La energía se está volviendo cara y costosa. Sin dejar de aplicar los adelantos tecnológicos y, mientras no se pueda transitar totalmente de una energía obtenida por los combustibles fósiles a una energía verde (y competitiva), tendremos que mantener este doble vaivén, combinando ambos tipos energéticos. Otra posibilidad es instalar más centrales nucleares, que es la energía más barata de costear, si quitamos la hidroeléctrica que depende del agua contenida en nuestros pantanos. Pero esto choca con el deseo de los ciudadanos de dejar de lado la energía nuclear, después de los accidentes de Chernóbil (1986) y Fukushima (2011).

Dicho lo cual, ahora corresponde tomar decisiones. La descarbonización es un deseo con cierta necesidad, pues el cambio climático lo reclama. Además, será difícil lograr los objetivos señalados en las diversas cumbres del clima que estos días se revisarán en la COP26 que se celebra en Glasgow. La finalidad de estas reuniones es poner a todos los países a revisar y aplicar los distintos acuerdos, especialmente el de París de 2015, en el que se establecía una reducción de la emisión del CO2 del 45 % para 2030; y una descarbonización total (0 % emisiones de CO2, o bien neutralización de las emisiones de CO2) para 2050. De este modo, según las previsiones de los climatólogos, el aumento de la temperatura a nivel global no subiría más de 1,5º C a final de siglo; y se evitarían las posibles contingencias que un aumento mayor -ahora mismo estimada por la ONU en 2,7º C- podría producir en el planeta: inundaciones, sequías, olas de calor, derretimiento de los hielos polares, subida del nivel del mar, extinción de especies...
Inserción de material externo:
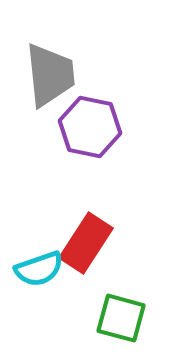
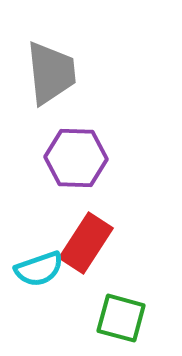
gray trapezoid: moved 1 px right, 2 px up
purple hexagon: moved 14 px left, 31 px down; rotated 10 degrees counterclockwise
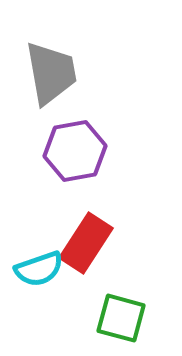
gray trapezoid: rotated 4 degrees counterclockwise
purple hexagon: moved 1 px left, 7 px up; rotated 12 degrees counterclockwise
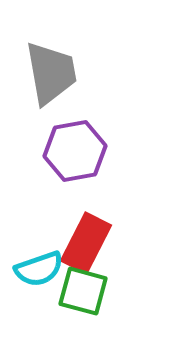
red rectangle: rotated 6 degrees counterclockwise
green square: moved 38 px left, 27 px up
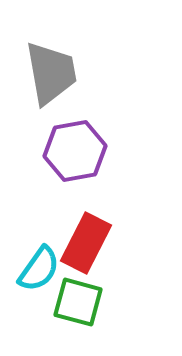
cyan semicircle: rotated 36 degrees counterclockwise
green square: moved 5 px left, 11 px down
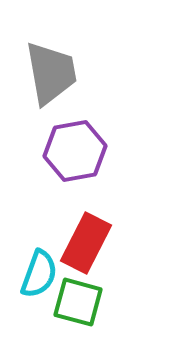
cyan semicircle: moved 5 px down; rotated 15 degrees counterclockwise
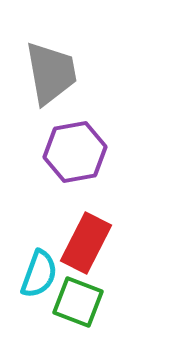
purple hexagon: moved 1 px down
green square: rotated 6 degrees clockwise
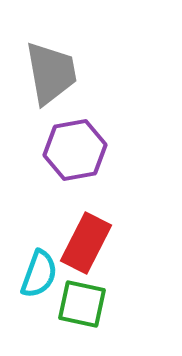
purple hexagon: moved 2 px up
green square: moved 4 px right, 2 px down; rotated 9 degrees counterclockwise
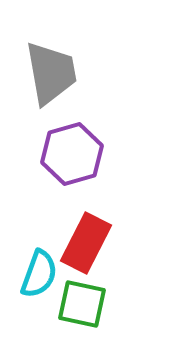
purple hexagon: moved 3 px left, 4 px down; rotated 6 degrees counterclockwise
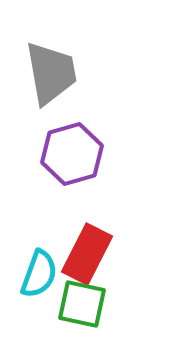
red rectangle: moved 1 px right, 11 px down
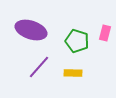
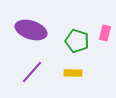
purple line: moved 7 px left, 5 px down
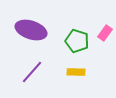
pink rectangle: rotated 21 degrees clockwise
yellow rectangle: moved 3 px right, 1 px up
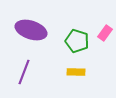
purple line: moved 8 px left; rotated 20 degrees counterclockwise
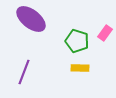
purple ellipse: moved 11 px up; rotated 20 degrees clockwise
yellow rectangle: moved 4 px right, 4 px up
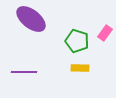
purple line: rotated 70 degrees clockwise
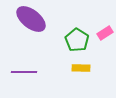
pink rectangle: rotated 21 degrees clockwise
green pentagon: moved 1 px up; rotated 15 degrees clockwise
yellow rectangle: moved 1 px right
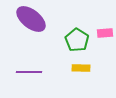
pink rectangle: rotated 28 degrees clockwise
purple line: moved 5 px right
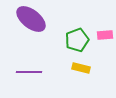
pink rectangle: moved 2 px down
green pentagon: rotated 20 degrees clockwise
yellow rectangle: rotated 12 degrees clockwise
Con este marco de colaboración, las naciones desarrolladas firmantes están comprometidas a ayudar a los países emergentes en la transición energética ecológica, para lo que han de compensar abonando el canon de emisión de CO2 a los países pobres (100.000 millones de dólares anuales, a los que aún no se llega y que se acordó en 2009).

Lo que vaya a pasar, en estos momentos, es una incógnita; pero tal como se están poniendo las cosas, no considero que se llegue mucho más que a lo expresado como un desiderátum, es decir a los acuerdos de París, con elementos de retardación de los objetivos. Muchos países que dependen del gas natural, del petróleo o del carbón (por compra o venta) no están, por unas u otras razones, a favor de limitar su desarrollo en pro de un beneficio que, aunque previsible, está por ver; y máxime en cada rincón del planeta. Porque una cosa es que el aumento de la temperatura pueda traer consecuencias negativas y otra es que me afecte a mí. Ahí aquí un egoísmo de los gobiernos (y de sus naciones) que ven cómo si siguen esta línea a rajatabla puede perturbar y limitar la vida de sus ciudadanos y la influencia geoestratégica; y hacer peligrar sus poltronas. La subida de la luz es una muestra.

Porque no es lo mismo un daño a futuro que un daño presente. Somos así. Ande yo caliente y ríase la gente.